Conferência analisa contributos da psicologia para a melhoria do sucesso escolar

No âmbito do protocolo assinado entre a Secretaria Regional de Educação, através da Direcção Regional de Educação, e a Ordem dos Psicólogos Portugueses (OPP), realiza-se amanhã, dia 9, às 10 horas, no auditório do Centro de Estudos de História do Atlântico (CEHA) uma conferência intitulada “Contributos da Psicologia Escolar para o Projecto de Autonomia e Flexibilidade Curricular”. A acção é dinamizada por Sofia Ramalho (vice-presidente da OPP).

Para a SRE, este momento “constituirá um importante espaço de formação e reflexão sobre as práticas conducentes à melhoria do sucesso escolar”.

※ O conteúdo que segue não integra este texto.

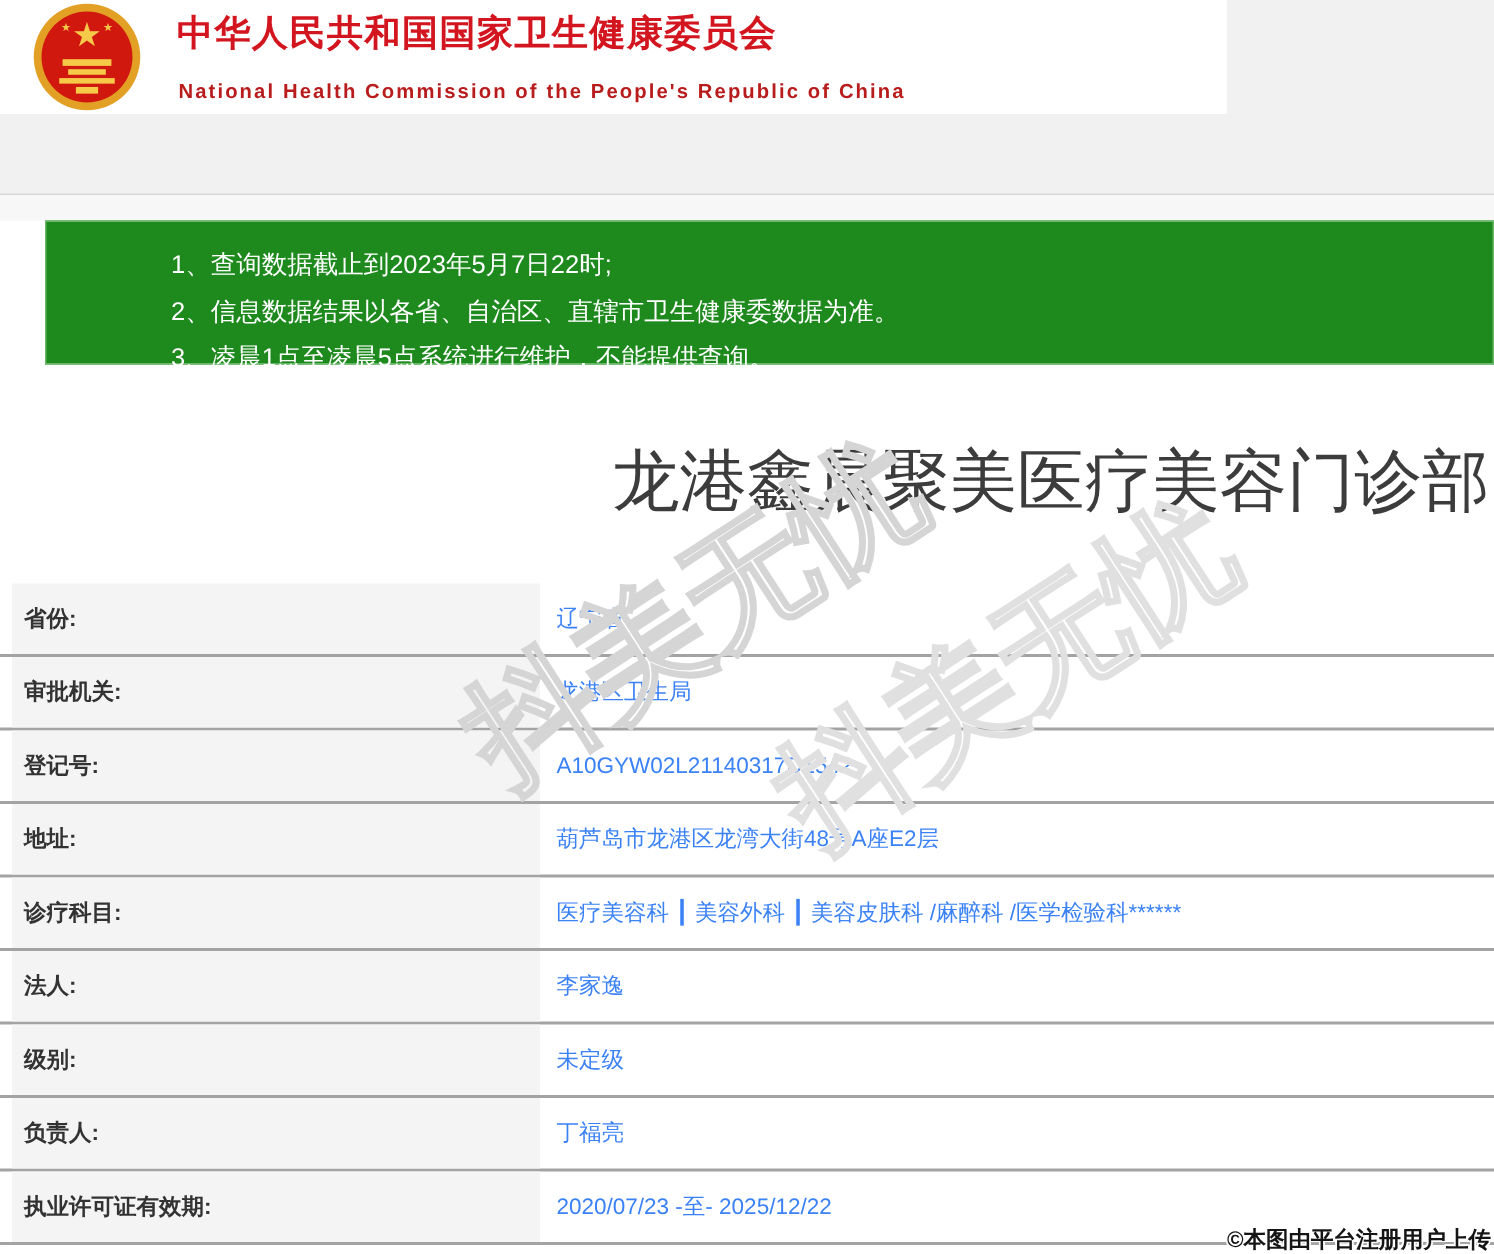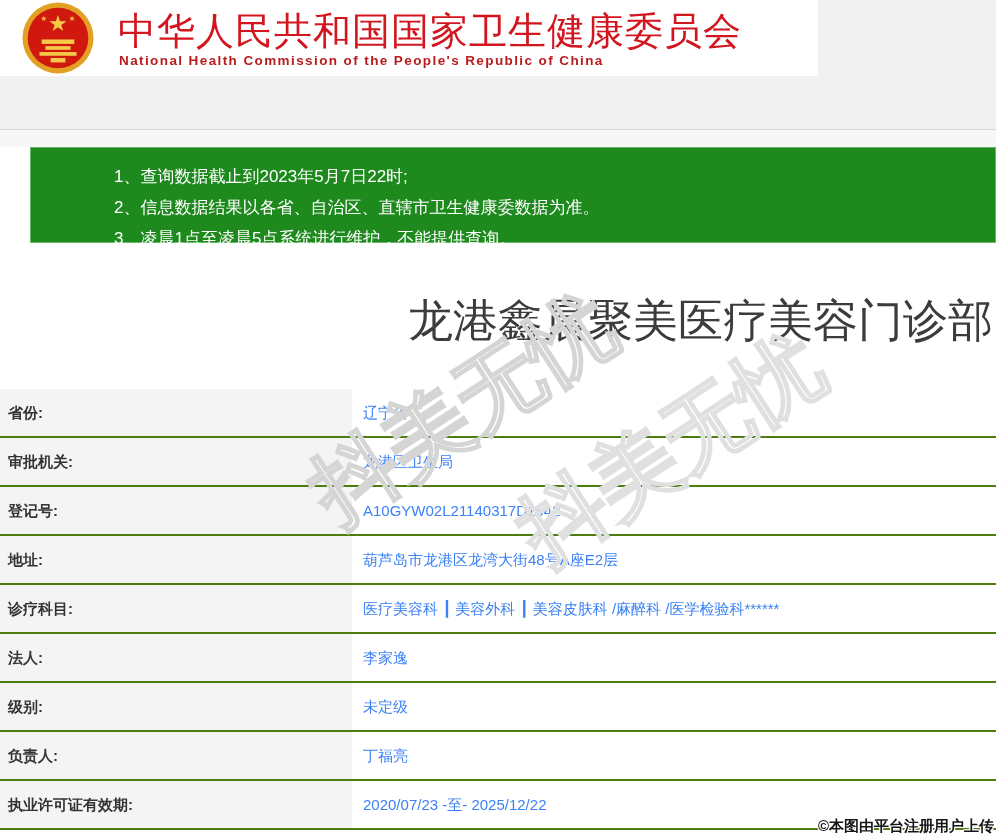--- a/index.html
+++ b/index.html
@@ -6,21 +6,21 @@
   body{font-family:"Liberation Sans","DejaVu Sans",sans-serif;background:#ffffff;}
   .page{position:relative;width:996px;height:836px;overflow:hidden;background:#ffffff;}
 
   
   .top-bg{position:absolute;left:0;top:0;width:996px;height:129px;background:#f1f1f2;border-bottom:1px solid #d9d9d9;}
   .sub-band{position:absolute;left:0;top:130px;width:996px;height:17px;background:#f7f7f8;}
 
   
   .header{position:absolute;left:0;top:0;width:818px;height:76px;background:#ffffff;}
   .emblem{position:absolute;left:10px;top:1px;width:96px;height:74px;}
-  .h-cn{position:absolute;left:118px;top:6px;font-size:38px;font-weight:normal;color:#d2151e;letter-spacing:1px;white-space:nowrap;}
+  .h-cn{position:absolute;left:118px;top:6px;font-size:24px;font-weight:bold;color:#d2151e;letter-spacing:1px;white-space:nowrap;}
   .h-en{position:absolute;left:119px;top:53px;font-size:13.5px;font-weight:bold;color:#b91c1c;letter-spacing:1.4px;white-space:nowrap;}
 
   
   .notice{position:absolute;left:30px;top:147px;width:966px;height:96px;box-sizing:border-box;
           background:#1e8a1e;border:1px solid #69b869;color:#ffffff;
           padding:13px 12px 0 83px;font-size:17px;line-height:31px;font-weight:500;}
   .notice div{white-space:nowrap;}
 
   
   .biz-title{position:absolute;left:408px;top:291px;width:582px;text-align:left;
@@ -28,21 +28,21 @@
 
   
   .watermark{position:absolute;font-size:85px;letter-spacing:0px;font-weight:bold;
              color:rgba(255,255,255,0);-webkit-text-stroke:2px #d5d5d5;
              white-space:nowrap;pointer-events:none;z-index:5;}
   .wm1{left:352px;top:435px;transform:rotate(-33deg);transform-origin:0 100%;}
   .wm2{left:560px;top:475px;transform:rotate(-33deg);transform-origin:0 100%;-webkit-text-stroke:2px #e0e0e0;}
 
   
   .table{position:absolute;left:0;top:389px;width:996px;z-index:2;}
-  .row{display:flex;height:47px;border-bottom:2px solid #4d7c0f;}
+  .row{display:flex;height:47px;border-bottom:2px solid #a3a3a3;padding-left:8px;}
   .cell-label{width:352px;box-sizing:border-box;background:#f4f4f5;padding-left:8px;
               font-weight:bold;font-size:15px;color:#333333;line-height:47px;white-space:nowrap;}
   .cell-value{flex:1;background:transparent;padding-left:11px;
               font-size:15px;color:#3b82f6;line-height:47px;white-space:nowrap;}
 
   
   .copyright{position:absolute;right:2px;top:817px;z-index:9;font-size:15px;font-weight:bold;color:#151515;
              letter-spacing:0;white-space:nowrap;
              text-shadow:-1px -1px 0 #fff,1px -1px 0 #fff,-1px 1px 0 #fff,1px 1px 0 #fff,0 0 2px #fff;}
 </style>

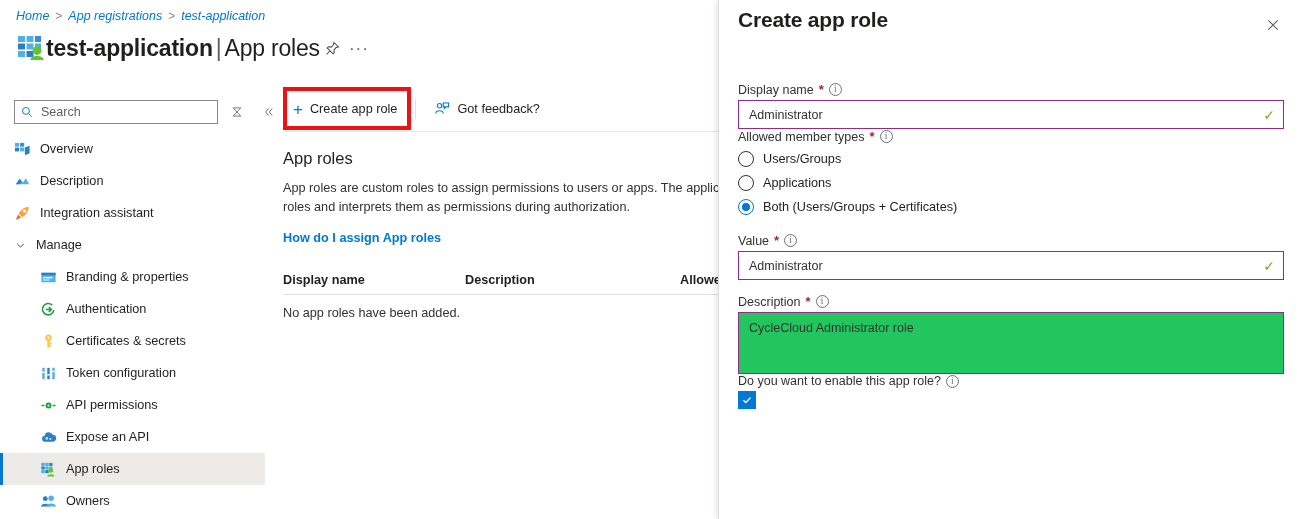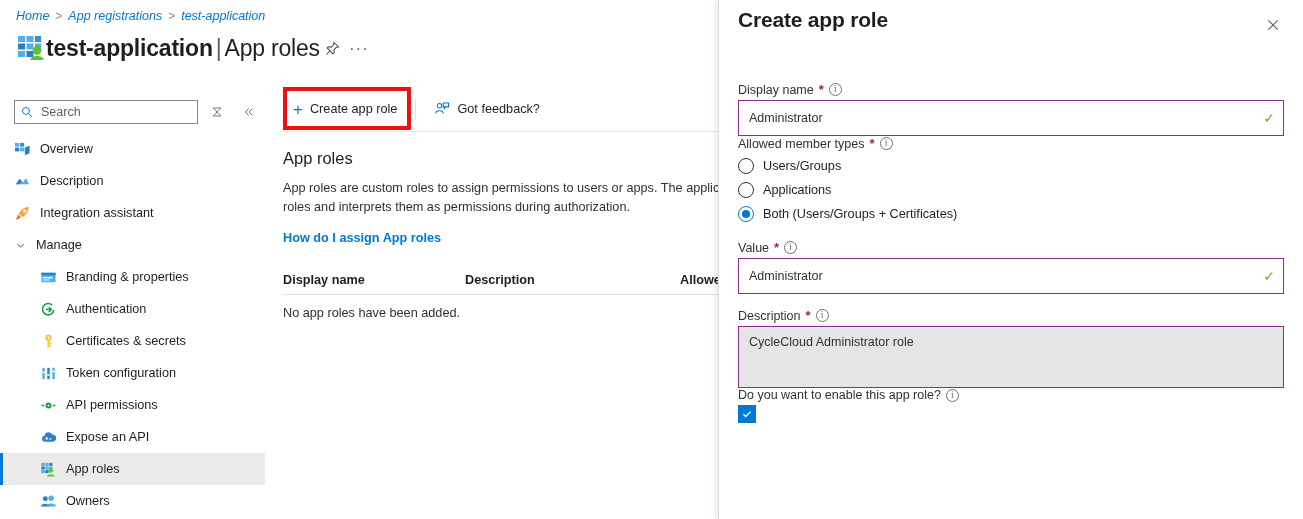--- a/index.html
+++ b/index.html
@@ -39,21 +39,21 @@
     justify-content: center; cursor: pointer; color: #4a4a4a;
   }
   .ellipsis { font-size: 17px; letter-spacing: 1px; color: #605e5c; line-height: 1; }
 
   
   .search-row {
     position: absolute; left: 14px; top: 100px;
     display: flex; align-items: center; gap: 0;
   }
   .search-box {
-    width: 184px; height: 24px; border: 1px solid #8a8886;
+    width: 204px; height: 24px; border: 1px solid #8a8886;
     background: #fff; display: flex; align-items: center;
     padding: 8px 6px; gap: 6px;
   }
   .search-box input {
     border: none; outline: none; font-size: 12.5px; width: 100%;
     font-family: "Liberation Sans", sans-serif; color: #323130; background: transparent;
   }
   .search-box input::placeholder { color: #605e5c; }
   .nav-tool {
     width: 26px; height: 24px; display: flex; align-items: center;
@@ -154,21 +154,21 @@
     font-size: 12.5px; color: #323130; margin-bottom: 3px;
   }
   .req { color: #a4262c; font-weight: 700; font-size: 13px; }
   .info-ico {
     width: 13px; height: 13px; border-radius: 50%;
     border: 1px solid #707070; color: #707070;
     font-size: 9.5px; line-height: 11px; text-align: center;
     font-family: "Liberation Serif", serif; cursor: pointer; flex: 0 0 auto;
   }
   .t-input {
-    width: 100%; height: 36px; border: 1px solid #8b2d8b;
+    width: 100%; height: 29px; border: 1px solid #8b2d8b;
     display: flex; align-items: center; padding: 0 8px; background: #fff;
     position: relative;
   }
   .t-input input {
     border: none; outline: none; flex: 1; font-size: 12.5px;
     font-family: "Liberation Sans", sans-serif; color: #323130; background: transparent;
   }
   .ok-check { color: #73aa24; font-size: 14px; line-height: 1; margin-left: 6px; }
 
   .radio-row {
@@ -181,21 +181,21 @@
     position: relative;
   }
   .radio.on { border: 1px solid #0078d4; }
   .radio.on::after {
     content: ""; position: absolute; left: 3px; top: 3px;
     width: 8px; height: 8px; border-radius: 50%; background: #0078d4;
   }
 
   .ta-wrap {
     width: 100%; height: 62px; border: 1px solid #8b2d8b;
-    background: #e5e5e5; padding: 5px 8px;
+    background: #22c55e; padding: 5px 8px;
   }
   .ta-wrap textarea {
     width: 100%; height: 100%; border: none; outline: none; resize: none;
     font-size: 12.5px; font-family: "Liberation Sans", sans-serif;
     color: #323130; background: transparent; line-height: 17px;
   }
 
   .chk {
     width: 18px; height: 18px; background: #0078d4; cursor: pointer;
     display: flex; align-items: center; justify-content: center;

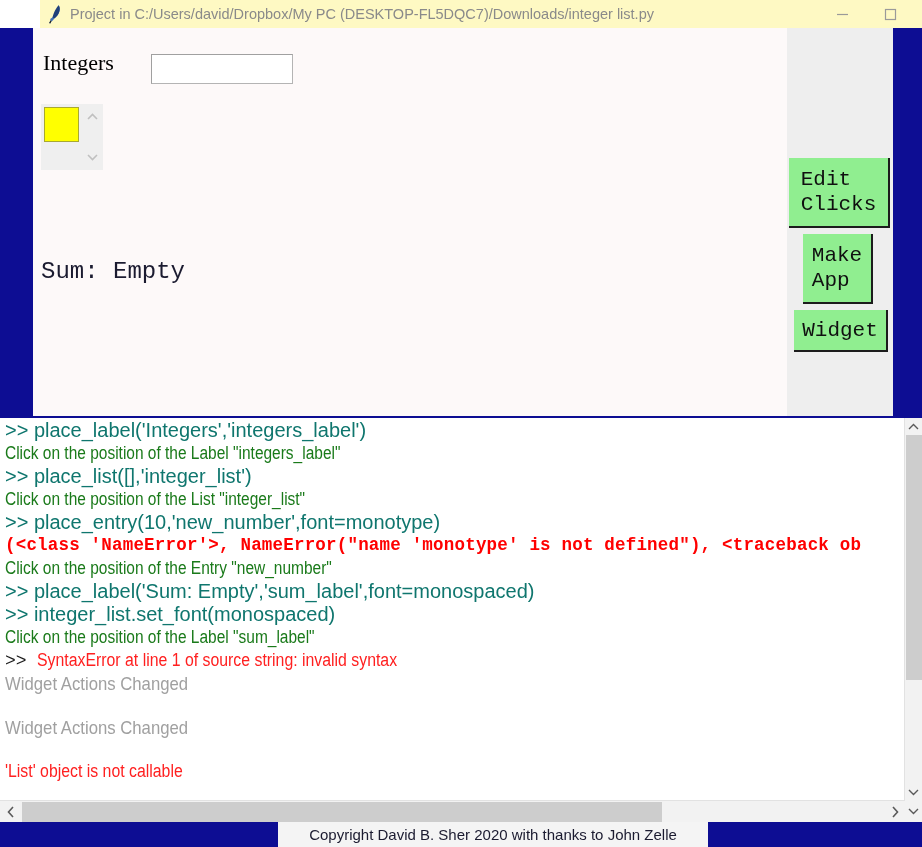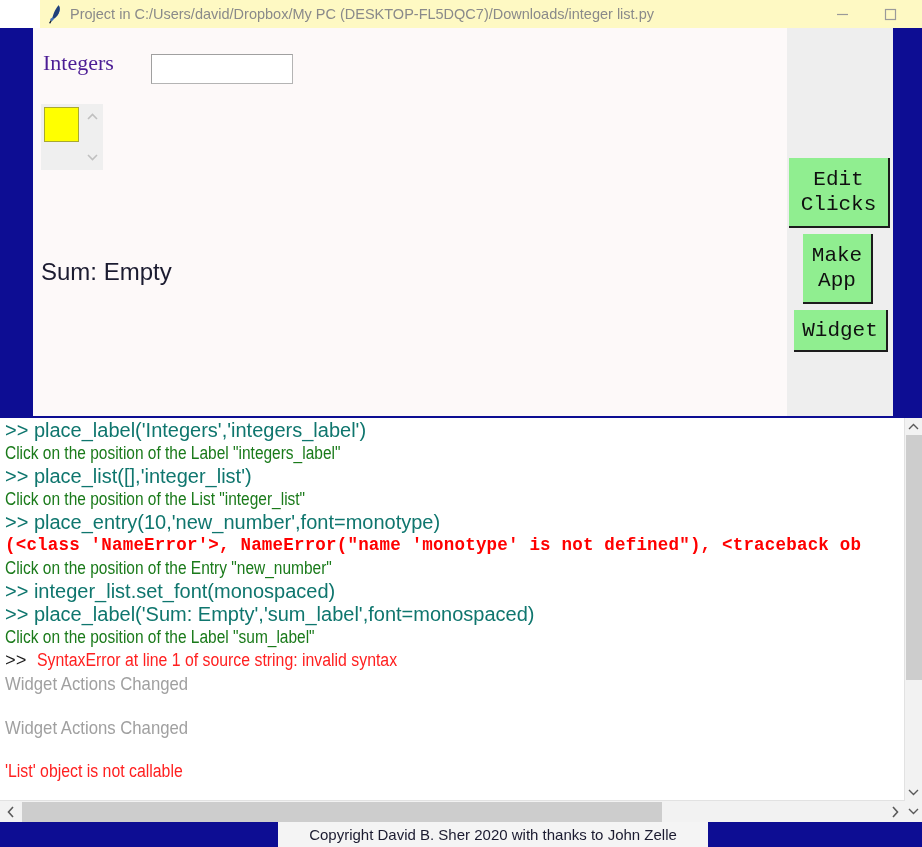--- a/index.html
+++ b/index.html
@@ -80,21 +80,21 @@
     height: 388px;
     background: #eeeeee;
   }
 
   
   .lbl-integers {
     position: absolute;
     left: 10px; top: 22px;
     font-family: "Liberation Serif", serif;
     font-size: 22px;
-    color: #4c1d95;
+    color: #000000;
     white-space: nowrap;
   }
   .entry-new-number {
     position: absolute;
     left: 118px; top: 26px;
     width: 142px;
     height: 30px;
     background: #ffffff;
     border: 1px solid #b4b4b4;
     border-top-color: #a0a0a0;
@@ -141,37 +141,36 @@
     align-items: center;
     justify-content: center;
     color: #bdbdbd;
   }
   .list-scroll .arr.up { top: 5px; }
   .list-scroll .arr.dn { bottom: 5px; }
 
   .lbl-sum {
     position: absolute;
     left: 8px; top: 230px;
-    font-family: Liberation Sans, sans-serif;
+    font-family: Liberation Mono, monospace;
     font-size: 24px;
     color: #1b1b30;
     white-space: nowrap;
   }
 
   
   .gbtn {
     position: absolute;
     background: #90ee90;
     border-right: 2px solid #1c1c1c;
     border-bottom: 2px solid #1c1c1c;
     font-family: "Liberation Mono", monospace;
     font-size: 21px;
     line-height: 25px;
     color: #101010;
-    text-align: center;
     display: flex;
     flex-direction: column;
     align-items: center;
     justify-content: center;
     box-sizing: border-box;
     white-space: pre-line;
   }
   .gbtn-edit  { left: 789px; top: 130px; width: 101px; height: 70px; }
   .gbtn-make  { left: 803px; top: 206px; width:  70px; height: 70px; }
   .gbtn-names { left: 794px; top: 282px; width:  94px; height: 42px; }
@@ -400,22 +399,22 @@
 
 <div class="console">
   <div class="console-text" id="console-text">
       <div class="cline mono">&gt;&gt; place_label('Integers','integers_label')</div>
       <div class="cline green">Click on the position of the Label "integers_label"</div>
       <div class="cline mono">&gt;&gt; place_list([],'integer_list')</div>
       <div class="cline green">Click on the position of the List "integer_list"</div>
       <div class="cline mono">&gt;&gt; place_entry(10,'new_number',font=monotype)</div>
       <div class="cline err-mono">(&lt;class 'NameError'&gt;, NameError("name 'monotype' is not defined"), &lt;traceback ob</div>
       <div class="cline green">Click on the position of the Entry "new_number"</div>
+      <div class="cline mono">&gt;&gt; place_label('Sum: Empty','sum_label',font=monospaced)</div>
       <div class="cline mono">&gt;&gt; integer_list.set_font(monospaced)</div>
-      <div class="cline mono">&gt;&gt; place_label('Sum: Empty','sum_label',font=monospaced)</div>
       <div class="cline green">Click on the position of the Label "sum_label"</div>
       <div class="cline redmix"><span>&gt;&gt; </span><span class="rd">SyntaxError at line 1 of source string: invalid syntax</span></div>
       <div class="cline gray">Widget Actions Changed</div>
       <div class="cline spacer"></div>
       <div class="cline gray">Widget Actions Changed</div>
       <div class="cline spacer"></div>
       <div class="cline red">'List' object is not callable</div>
     </div>
 </div>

Esta entidade governamental salienta que hoje, mais do que nunca, sabe-se que o bem-estar dos alunos e dos agentes educativos depende do desenvolvimento de um sentido de pertença à escola. O psicólogo escolar e da Educação tem um conhecimento aprofundado da comunidade escolar, que lhe permite apresentar propostas e reforçar compromissos e áreas subjacentes a políticas educativas conducentes a esse bem-estar. Neste contexto, pode actuar enquanto consultor na análise de dados e na orientação para as tomadas de decisão, no sentido de maximizar os recursos, processos e resultados da escola. Pode ainda criar dinâmicas de acção-reflexão-investigação, de forma continuada, amplamente promotoras de mudanças educativas.

Por esse motivo, o psicólogo escolar e da Educação está em posição técnica e científica de gerar propostas promotoras da autonomia, flexibilidade e inovação pedagógica, atendendo às especificidades locais e particulares da escola, aos seus aspectos organizacionais e estruturais, ao perfil das turmas e ao perfil do aluno por referência aos seus contextos de vida, refere uma nota da Secretaria da Educação. Poderá apoiar projectos de personalização do ensino, propor agrupamentos de alunos e horários, novas formas de avaliação ou projectos curriculares inovadores, em função dos processos de desenvolvimento e de aprendizagem dos alunos, da sua capacidade de autorregulação e de autonomia, de modelos de resolução de problemas, da integração de aprendizagens não formais e de tantas outras condições que analisa com base no comportamento humano.